Question

If \(\alpha, \beta\) are the zeroes of the polynomial \(p(x) = x^2 - 3x - 1\), then find the value of \(\frac{1}{\alpha} + \frac{1}{\beta}\).

Hint:

Always try to simplify the required expression in terms of \((\alpha + \beta)\) and \((\alpha\beta)\) first; it saves you from dealing with square roots or complex numbers!

Answer 1

Step 1: Understanding the Concept:
For a quadratic polynomial \(ax^2 + bx + c\), the zeroes \(\alpha\) and \(\beta\) are related to the coefficients.
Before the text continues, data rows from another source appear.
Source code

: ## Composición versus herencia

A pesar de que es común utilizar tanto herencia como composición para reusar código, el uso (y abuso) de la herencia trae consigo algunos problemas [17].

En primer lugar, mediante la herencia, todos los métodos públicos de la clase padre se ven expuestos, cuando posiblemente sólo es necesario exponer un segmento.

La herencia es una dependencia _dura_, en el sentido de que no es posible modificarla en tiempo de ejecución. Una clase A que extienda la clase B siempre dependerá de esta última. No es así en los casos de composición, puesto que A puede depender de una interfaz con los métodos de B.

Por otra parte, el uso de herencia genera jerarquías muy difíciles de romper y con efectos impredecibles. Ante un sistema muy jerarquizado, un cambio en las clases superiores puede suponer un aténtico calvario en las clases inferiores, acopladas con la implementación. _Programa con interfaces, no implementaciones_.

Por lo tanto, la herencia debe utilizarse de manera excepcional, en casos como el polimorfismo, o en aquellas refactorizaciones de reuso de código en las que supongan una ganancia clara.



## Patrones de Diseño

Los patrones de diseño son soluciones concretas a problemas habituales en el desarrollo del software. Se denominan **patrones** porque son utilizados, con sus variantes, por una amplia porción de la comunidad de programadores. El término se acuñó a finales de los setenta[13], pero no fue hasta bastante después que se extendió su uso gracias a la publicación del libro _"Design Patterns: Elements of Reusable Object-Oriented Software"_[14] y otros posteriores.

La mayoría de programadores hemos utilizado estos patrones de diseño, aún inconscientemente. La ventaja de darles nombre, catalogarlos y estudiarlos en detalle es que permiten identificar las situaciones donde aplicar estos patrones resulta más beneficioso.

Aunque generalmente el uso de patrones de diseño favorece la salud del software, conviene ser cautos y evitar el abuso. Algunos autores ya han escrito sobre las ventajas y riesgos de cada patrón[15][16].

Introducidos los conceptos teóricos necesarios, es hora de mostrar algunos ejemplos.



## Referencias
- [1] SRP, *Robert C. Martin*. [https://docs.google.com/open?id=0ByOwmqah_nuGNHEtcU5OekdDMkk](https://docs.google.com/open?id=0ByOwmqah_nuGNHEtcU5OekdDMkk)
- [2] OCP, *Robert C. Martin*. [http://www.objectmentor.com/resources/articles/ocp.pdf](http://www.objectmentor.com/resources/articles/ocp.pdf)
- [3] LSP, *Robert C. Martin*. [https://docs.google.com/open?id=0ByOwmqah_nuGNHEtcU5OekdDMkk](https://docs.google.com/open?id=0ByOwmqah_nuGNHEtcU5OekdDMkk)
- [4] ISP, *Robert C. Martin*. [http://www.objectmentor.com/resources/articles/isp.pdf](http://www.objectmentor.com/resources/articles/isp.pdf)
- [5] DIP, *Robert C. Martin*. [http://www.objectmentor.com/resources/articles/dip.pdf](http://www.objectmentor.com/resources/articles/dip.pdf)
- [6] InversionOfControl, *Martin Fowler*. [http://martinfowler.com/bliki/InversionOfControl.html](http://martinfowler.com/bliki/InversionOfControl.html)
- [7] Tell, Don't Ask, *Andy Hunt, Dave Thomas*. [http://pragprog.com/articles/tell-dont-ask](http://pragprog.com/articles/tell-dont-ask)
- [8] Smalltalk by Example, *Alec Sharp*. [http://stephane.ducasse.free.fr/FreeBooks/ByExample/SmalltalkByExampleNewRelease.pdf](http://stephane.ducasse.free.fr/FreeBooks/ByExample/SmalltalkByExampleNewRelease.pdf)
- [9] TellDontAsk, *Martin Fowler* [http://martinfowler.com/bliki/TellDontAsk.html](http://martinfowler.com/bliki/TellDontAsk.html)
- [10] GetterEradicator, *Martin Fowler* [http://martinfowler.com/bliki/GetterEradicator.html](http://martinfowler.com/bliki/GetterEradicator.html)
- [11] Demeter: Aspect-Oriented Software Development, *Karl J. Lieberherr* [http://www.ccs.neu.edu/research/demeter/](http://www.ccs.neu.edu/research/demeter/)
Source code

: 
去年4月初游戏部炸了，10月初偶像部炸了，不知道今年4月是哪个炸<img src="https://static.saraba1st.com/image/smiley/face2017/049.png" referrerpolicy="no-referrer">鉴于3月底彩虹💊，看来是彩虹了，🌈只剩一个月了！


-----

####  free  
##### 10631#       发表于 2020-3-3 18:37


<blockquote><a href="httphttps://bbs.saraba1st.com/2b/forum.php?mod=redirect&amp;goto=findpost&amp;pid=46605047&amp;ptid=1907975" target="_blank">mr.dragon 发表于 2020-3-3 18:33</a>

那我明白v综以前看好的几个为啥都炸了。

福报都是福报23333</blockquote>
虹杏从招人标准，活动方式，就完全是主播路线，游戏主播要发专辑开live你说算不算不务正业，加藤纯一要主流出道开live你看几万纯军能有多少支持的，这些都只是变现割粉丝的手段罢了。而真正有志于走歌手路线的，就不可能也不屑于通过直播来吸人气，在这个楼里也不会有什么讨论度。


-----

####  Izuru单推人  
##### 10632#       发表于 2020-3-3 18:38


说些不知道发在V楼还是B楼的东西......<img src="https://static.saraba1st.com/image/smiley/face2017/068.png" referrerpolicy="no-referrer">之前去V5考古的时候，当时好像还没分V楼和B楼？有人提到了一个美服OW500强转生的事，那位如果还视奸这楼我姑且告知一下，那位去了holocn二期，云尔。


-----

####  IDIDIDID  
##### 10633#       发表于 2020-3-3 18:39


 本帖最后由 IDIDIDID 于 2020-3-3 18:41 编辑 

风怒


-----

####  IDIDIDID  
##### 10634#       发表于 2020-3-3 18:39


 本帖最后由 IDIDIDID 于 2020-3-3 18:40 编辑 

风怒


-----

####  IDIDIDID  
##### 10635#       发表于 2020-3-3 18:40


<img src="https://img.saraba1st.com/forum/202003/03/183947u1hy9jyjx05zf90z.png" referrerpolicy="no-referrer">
We can find the value of the given expression using these relationships without finding the individual zeroes.
Step 2: Key Formula or Approach:
1. Sum of zeroes: \(\alpha + \beta = -\frac{b}{a}\)
2. Product of zeroes: \(\alpha\beta = \frac{c}{a}\)
3. Identity: \(\frac{1}{\alpha} + \frac{1}{\beta} = \frac{\alpha + \beta}{\alpha\beta}\)
Step 3: Detailed Explanation:
1. For the polynomial \(x^2 - 3x - 1\), we have \(a = 1, b = -3, c = -1\). 2. Calculate sum of zeroes: \[ \alpha + \beta = -\frac{(-3)}{1} = 3 \] 3. Calculate product of zeroes: \[ \alpha\beta = \frac{-1}{1} = -1 \] 4. Substitute these into the expression: \[ \frac{1}{\alpha} + \frac{1}{\beta} = \frac{\alpha + \beta}{\alpha\beta} = \frac{3}{-1} = -3 \]
Step 4: Final Answer:
The value of \(\frac{1}{\alpha} + \frac{1}{\beta}\) is -3.